Harrison Bankhead is an American jazz double-bassist.

Career 
Bankhead became associated with the Chicago jazz scene in the early-1980s. Early in his career, he performed with Fred Anderson on tour and at Anderson's Chicago club, the Velvet Lounge. Bankhead has worked with Oliver Lake, Roscoe Mitchell, Von Freeman, Malachi Thompson, 8 Bold Souls, and Hamid Drake, and is a member of the Association for the Advancement of Creative Musicians. His first album as a leader, Morning Sun/Harvest Moon, was released on Engine, a sub-label of ESP-Disk, in 2011, and featured sidemen Edward Wilkerson, Jr., Mars Williams, James Sanders, Avreeayl Ra, and Ernie Adams. He followed this with Velvet Blue, with Wilkerson, Williams, and Ra, whose name and title track pay tribute to Fred Anderson and the Velvet Lounge.

Discography
As leader
Morning Sun/Harvest Moon (Engine Studios, 2011)

TO DO:
[A] In the Harrison Bankhead piece, what was the name of Fred Anderson's club in Chicago?
[B] Continue the Harrison Bankhead piece from where it stops.

MATERIAL SHOWN:
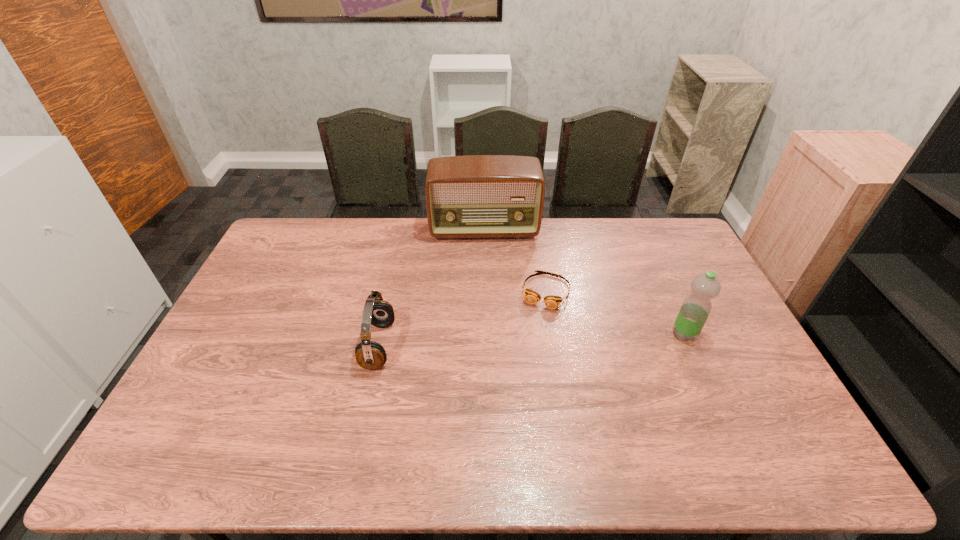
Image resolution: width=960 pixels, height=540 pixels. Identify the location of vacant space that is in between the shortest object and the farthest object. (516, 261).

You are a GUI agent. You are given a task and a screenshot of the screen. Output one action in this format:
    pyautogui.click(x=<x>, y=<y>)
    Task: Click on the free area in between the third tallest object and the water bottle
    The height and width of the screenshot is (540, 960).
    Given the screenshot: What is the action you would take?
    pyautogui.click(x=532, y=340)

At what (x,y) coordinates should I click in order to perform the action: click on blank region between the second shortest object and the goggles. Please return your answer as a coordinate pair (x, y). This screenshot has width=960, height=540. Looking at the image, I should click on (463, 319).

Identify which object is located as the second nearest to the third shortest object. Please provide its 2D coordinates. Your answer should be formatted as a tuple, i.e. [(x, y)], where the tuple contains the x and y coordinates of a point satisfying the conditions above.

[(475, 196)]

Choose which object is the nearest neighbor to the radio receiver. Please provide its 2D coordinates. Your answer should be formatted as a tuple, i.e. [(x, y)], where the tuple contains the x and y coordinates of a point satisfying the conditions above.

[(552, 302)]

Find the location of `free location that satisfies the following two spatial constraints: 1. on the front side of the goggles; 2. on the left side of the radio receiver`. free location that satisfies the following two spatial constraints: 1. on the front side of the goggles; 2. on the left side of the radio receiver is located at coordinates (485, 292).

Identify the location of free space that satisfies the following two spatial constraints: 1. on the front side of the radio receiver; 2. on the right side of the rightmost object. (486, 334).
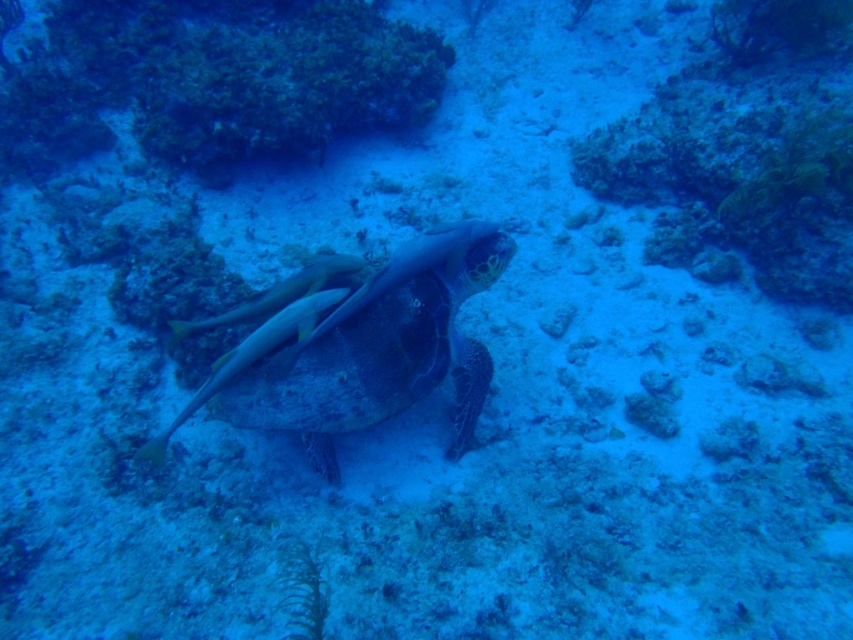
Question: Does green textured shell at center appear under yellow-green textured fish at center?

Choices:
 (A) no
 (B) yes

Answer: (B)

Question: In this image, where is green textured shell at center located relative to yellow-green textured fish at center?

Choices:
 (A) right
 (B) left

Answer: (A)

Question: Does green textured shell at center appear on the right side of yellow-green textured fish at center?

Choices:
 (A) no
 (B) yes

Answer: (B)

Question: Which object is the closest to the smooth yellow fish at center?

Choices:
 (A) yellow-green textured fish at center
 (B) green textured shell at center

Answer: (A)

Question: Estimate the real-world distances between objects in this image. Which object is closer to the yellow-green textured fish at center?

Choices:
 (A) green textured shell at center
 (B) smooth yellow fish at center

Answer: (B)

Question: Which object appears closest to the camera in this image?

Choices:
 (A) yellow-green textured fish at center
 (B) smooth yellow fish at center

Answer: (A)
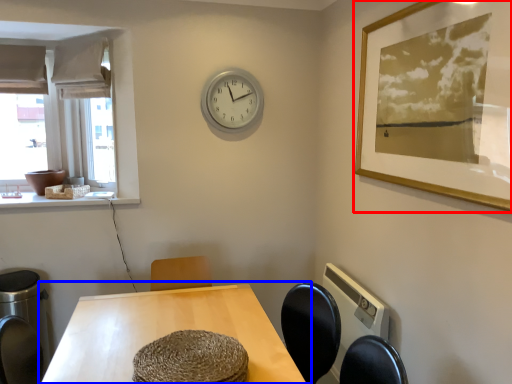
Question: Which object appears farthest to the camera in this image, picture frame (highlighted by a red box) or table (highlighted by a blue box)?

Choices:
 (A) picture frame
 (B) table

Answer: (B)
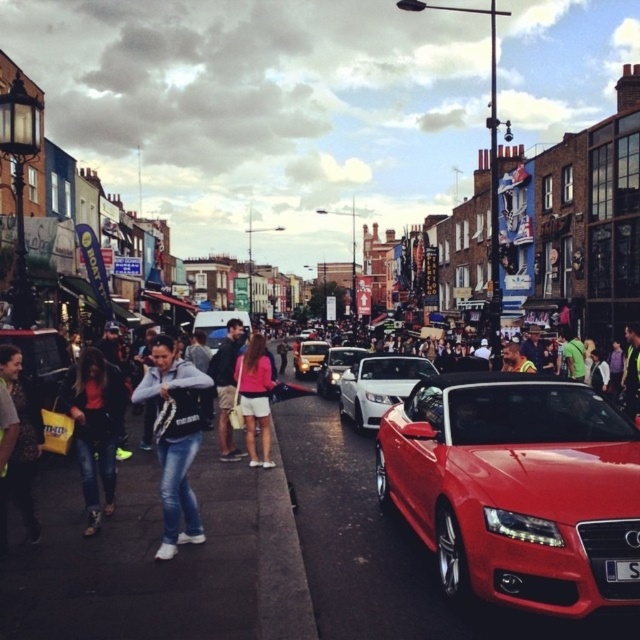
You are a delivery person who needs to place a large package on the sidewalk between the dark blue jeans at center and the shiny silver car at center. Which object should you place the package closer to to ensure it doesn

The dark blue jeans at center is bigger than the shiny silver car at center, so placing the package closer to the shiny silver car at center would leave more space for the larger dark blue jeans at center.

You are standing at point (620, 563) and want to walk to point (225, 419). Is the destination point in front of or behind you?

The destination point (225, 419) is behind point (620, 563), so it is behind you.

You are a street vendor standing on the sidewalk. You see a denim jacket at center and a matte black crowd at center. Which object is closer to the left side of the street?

ANSWERS FOR THE TASKS:
[A] The Velvet Lounge.

[B]
Velvet Blue (Engine Studios, 2013)
With Malachi Thompson
The Jaz Life (Delmark, 1992)
Lift Every Voice (Delmark, 1993)
Buddy Bolden's Rag (Delmark, 1995)
47th Street (Delmark, 1997)
Freebop Now! (Delmark, 1998)
Rising Daystar (Delmark, 1999)
Talking Horns (Delmark, 2001) with Hamiet Bluiett and Oliver Lake
Blue Jazz (Delmark, 2003) with Gary Bartz and Billy Harper
With 8 Bold Souls
Sideshow (Arabesque Jazz, 1992)
Ant Farm (Arabesque Jazz, 1994)
 Last Option (Thrill Jockey, 2000)
With others
Frequency (Edward Wilkerson, Nicole Mitchell, Harrison Bankhead, and Avreeayl Ra) - Frequency (Thrill Jockey, 2006)
Fred Anderson/Harrison Bankhead - The Great Vision Concert (Ayler Records, 2007)
Nicole Mitchell, Harrison Bankhead, Hamid Drake - Indigo Trio: Live in Montreal (2007)
The Turbine!, Harrison Bankhead, Benjamin Duboc, Hamid Drake, Ramon Lopez - Entropy/Enthalpy (RogueArt, 2015)
 Shanta Nurullah's Sitarsys, Sitar Black (Storywiz, 2016)

References

American jazz double-bassists
Male double-bassists
Jazz musicians from Illinois
American male jazz musicians
RogueArt artists
Living people
Year of birth missing (living people)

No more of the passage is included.